Criminology has come a long way after the publication of Cesare Lombroso’s works, his theory of the born criminal has become almost obsolete and most scientists might even consider it to be funny. His famous median occipital fossa has been discredited and nowadays every skull is considered helpful for criminal profiling.
Among the many criticism that the Modern School of Criminology came up against, the born criminal came to be the object of most of them. The French criminologists who came after Lombroso believed that the Italians were mistaking atavism with what was in fact just “habit, imitation and socialization”. The born criminal, as the French believed, established a determinism that deprived men from their freedom, specially their freedom of choice, or freewill. They also criticized Lombroso’s use of the word “criminal” to refer to people who had been convicted or who were waiting to be convicted, therefore assuming that everyone convicted was actually a criminal. (Perez, 386)
A few wears after Lombroso’s death, a British physician called Charles Goring published a book in which he gives his account on a research similar to Lombroso which he conducted on over 3000 English convicts.
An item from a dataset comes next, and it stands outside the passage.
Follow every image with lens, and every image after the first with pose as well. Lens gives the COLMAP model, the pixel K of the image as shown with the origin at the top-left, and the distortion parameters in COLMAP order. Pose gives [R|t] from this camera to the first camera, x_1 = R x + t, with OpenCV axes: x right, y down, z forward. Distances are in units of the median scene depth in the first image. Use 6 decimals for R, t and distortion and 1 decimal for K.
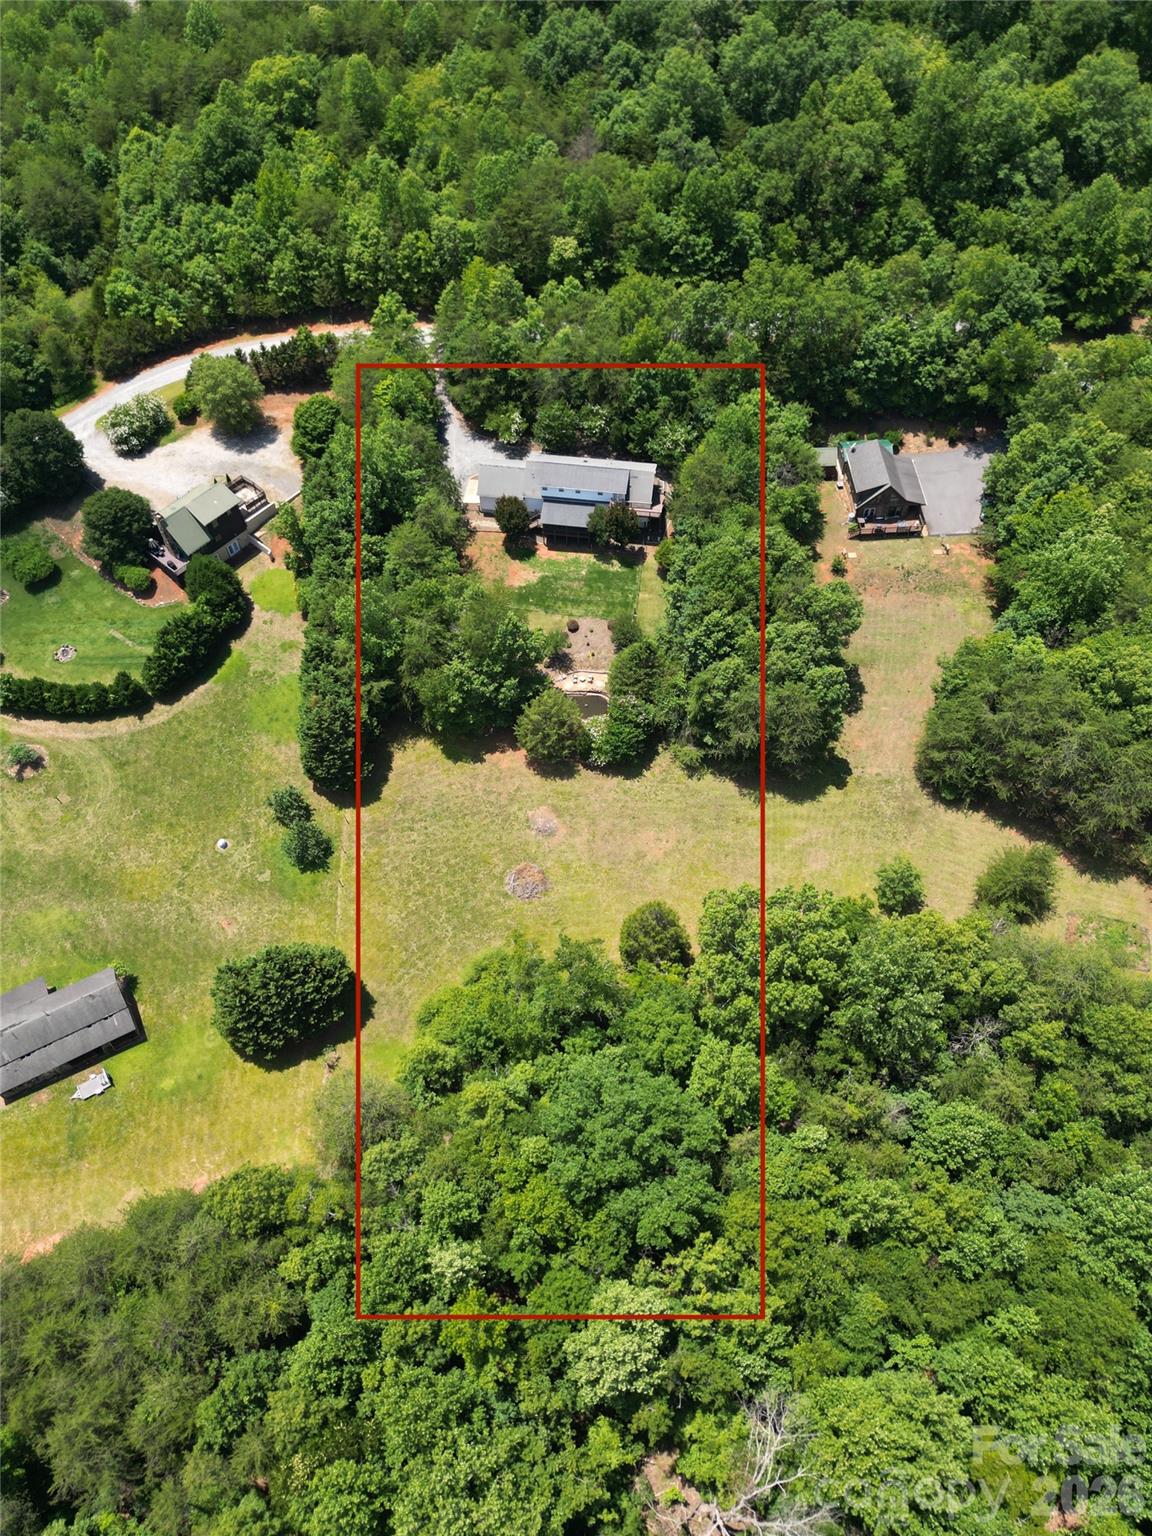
lens RADIAL K [[1073.2, 0, 577.2], [0, 1073.2, 771.7], [0, 0, 1]] dist [0.072186, -0.063397]
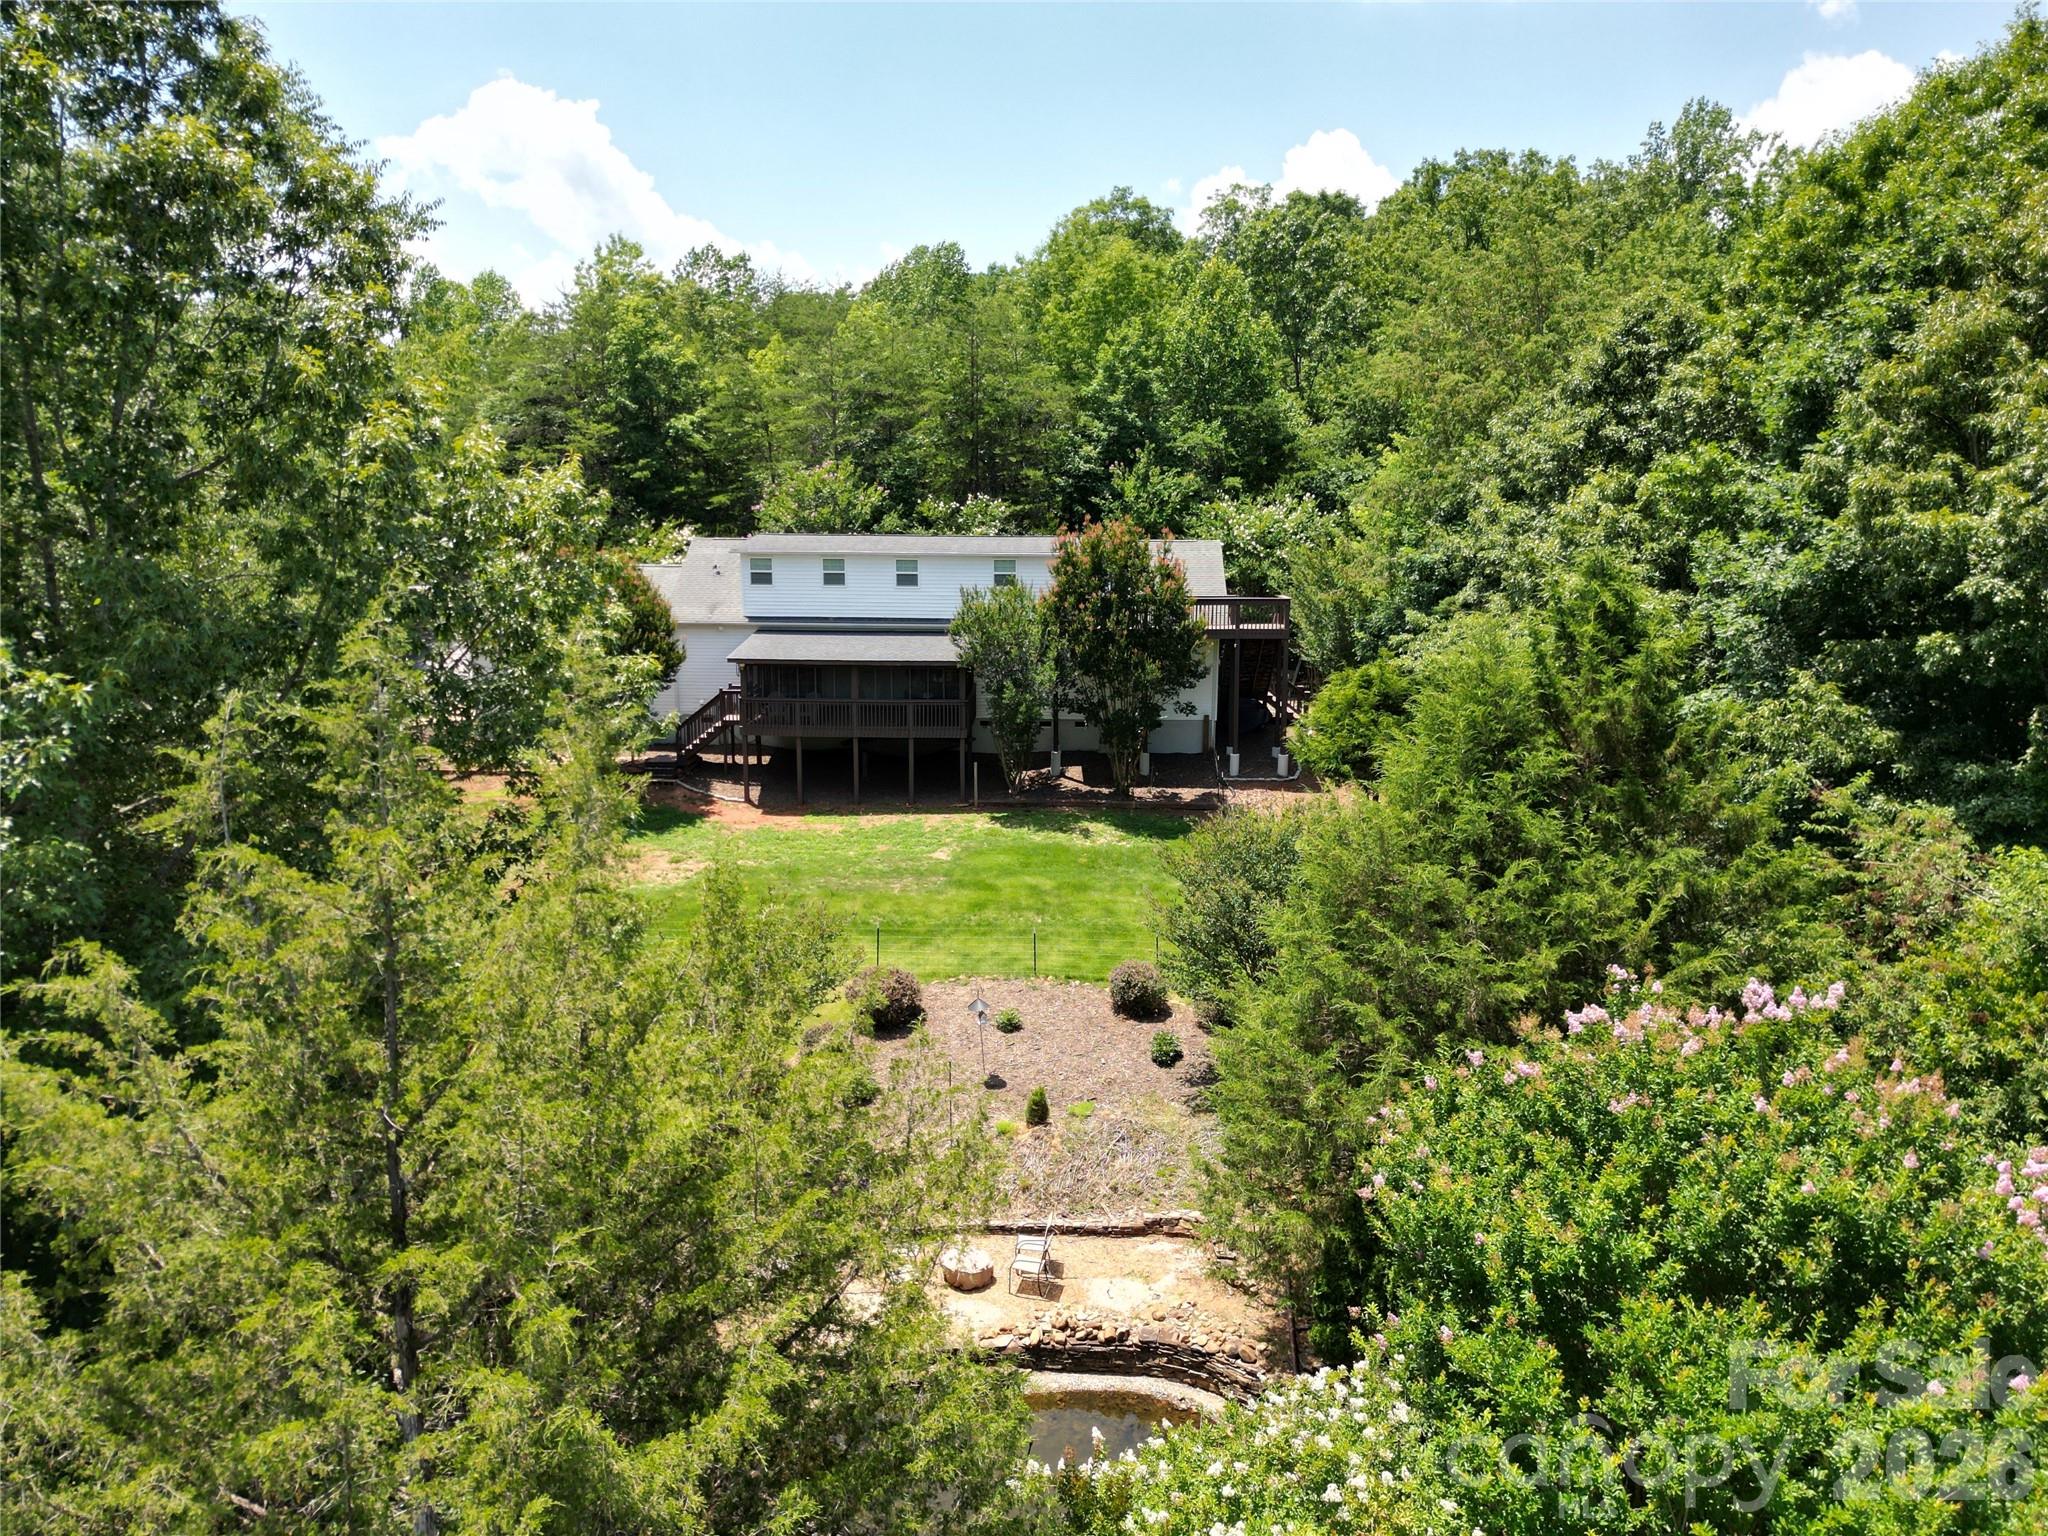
lens RADIAL K [[1434.5, 0, 1015.2], [0, 1434.5, 763.8], [0, 0, 1]] dist [0.066120, -0.066691]
pose [[0.995905, 0.000272, 0.090409, -0.003650], [0.065676, 0.685066, -0.725514, -0.011027], [-0.062134, 0.728481, 0.682243, 0.795476]]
After analyzing all the data collected, he stated that “no evidence has emerged confirming the existence of a physical criminal type, such as Lombroso and his disciples have described” (Goring, 96) and that “English criminals are selected by a physical condition, and a mental constitution which are independent of each other” (Goring, 184).
However outdated his research is, Lombroso’s essential place in the history of criminology cannot be denied, since he was the one who came up with the idea of a criminal anthropology that not only studied the physical traits of a criminal, but also his behavior.